Components of the Share the Load program include the following:
  • Fire/EMS Helpline: The NVFC and American Addiction Centers teamed up to provide a free, confidential helpline available 24/7 to members of the fire, emergency medical, and rescue services and their families. Call 1-888-731-FIRE (3473) with any behavioral health issue, such as anxiety, depression, burnout, stress, PTSD, addiction, relationship problems, and more.
  • Warning Signs to Know: This brief video alerts first responders and their families to common warning signs of five behavioral health issues firefighters and EMTs may face.
  • Share the Load Helpletter: This newsletter features articles from subject matter experts and fire service veterans who provide tips, tools, and resources to help first responders and departments take a proactive approach in addressing many behavioral health issues.
  • Share the Load Outreach Materials: The NVFC provides a poster that can be hung up at the station and an ad that can be placed in department publications that advertises the Fire/EMS Helpline and encourages first responders to reach out if they need help.
  • What to Expect: A Guide for Family Members of Volunteer Firefighters: Joining the volunteer fire service means a lifestyle change for the entire family.

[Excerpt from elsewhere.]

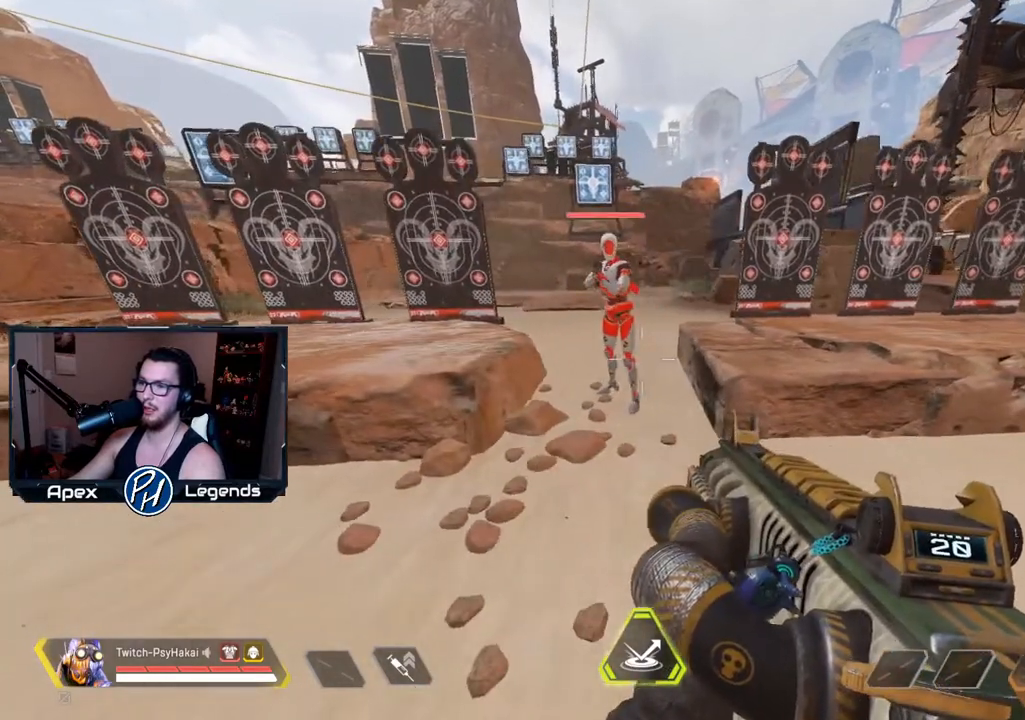
{"keys": ["a", "d"], "mouse": [], "events": [[217, "d", "down"], [267, "a", "up"], [500, "a", "down"]]}
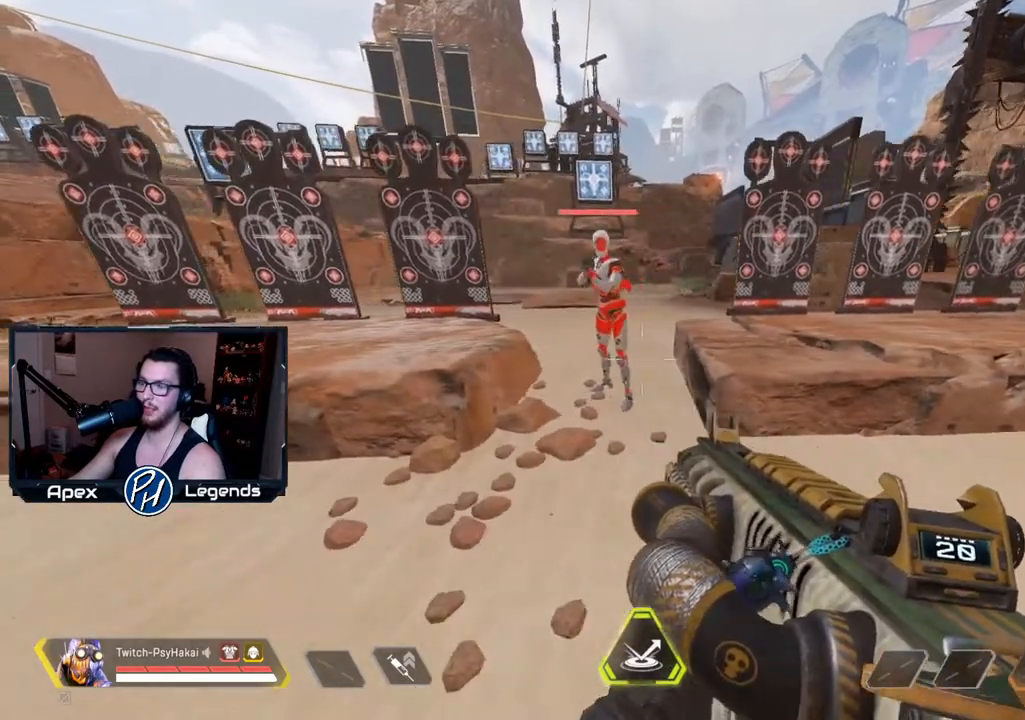
{"keys": ["a", "d"], "mouse": [], "events": [[50, "d", "up"], [233, "d", "down"], [283, "a", "up"], [483, "a", "down"]]}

This guide helps family members understand what to expect and provides tips and information for keeping family relationships strong and being part of the fire department family.
  • Suicide in the Fire and Emergency Services – Adopting a Proactive Approach to Behavioral Health Awareness and Suicide Prevention: This report explores various firefighter/EMT behavioral health concerns and identifies resources and best practices for mental wellness and suicide prevention in the fire and emergency services.
  • Preventing and Coping with Suicide in the Fire and Emergency Services: This online training course, available through the NVFC Virtual Classroom, contains three modules that examine the signs and symptoms preceding suicide, highlight available resources for departments and individuals, and discuss the healing process when coping with a firefighter suicide.
  • Brotherhood vs. Parenthood – Finding your Life Balance: This webinar, available through the NVFC Virtual Classroom, looks at all the roles a volunteer firefighter plays throughout their lives and helps you identify strategies for prioritizing each aspect of your life to achieve better balance and time management.
  • Putting Out the Fire – Stress Resilience Strategies: Stress is an underlying risk factor that affects a majority of the population, especially first responders. This webinar, available through the NVFC Virtual Classroom, helps you key in on the types of stressors most prominent for firefighters and how to successfully manage stress as it arises.
  • Behavioral Health Resource Center: This online compilation of organizations, resources, reports, and trainings can assist individuals seeking help for a behavioral health issue as well as departments looking to implement or enhance a behavioral health program.